- **TASK DETAILS**
All of the data should be reproduced word for word, though its pictures must be omitted.

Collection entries
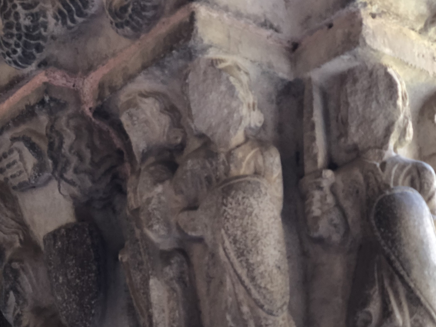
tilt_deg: +19.6
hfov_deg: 26.0
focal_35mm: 75
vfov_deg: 19.6
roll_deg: +1.2
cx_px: 218
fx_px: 945
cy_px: 226
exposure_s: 1/40
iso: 80
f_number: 2.4
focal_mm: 6
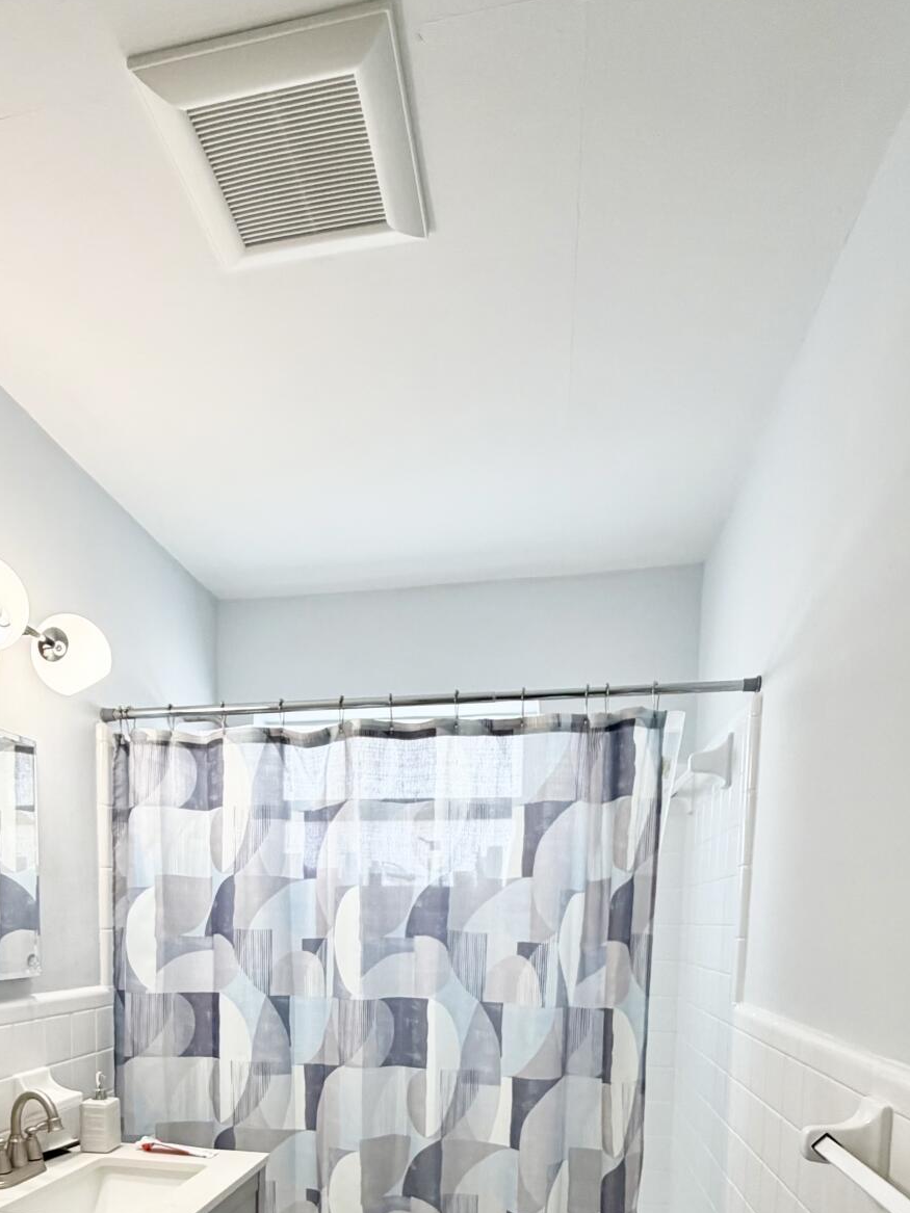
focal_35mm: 24
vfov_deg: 63.8
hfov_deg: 56.3
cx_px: 360
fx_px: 841
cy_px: 1009
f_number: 2.2
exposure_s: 1/120
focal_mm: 2.22
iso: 320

- **SOLUTION FOR THIS EXERCISE**
tilt_deg: +19.6
hfov_deg: 26.0
focal_35mm: 75
vfov_deg: 19.6
roll_deg: +1.2
cx_px: 218
fx_px: 945
cy_px: 226
exposure_s: 1/40
iso: 80
f_number: 2.4
focal_mm: 6
focal_35mm: 24
vfov_deg: 63.8
hfov_deg: 56.3
cx_px: 360
fx_px: 841
cy_px: 1009
f_number: 2.2
exposure_s: 1/120
focal_mm: 2.22
iso: 320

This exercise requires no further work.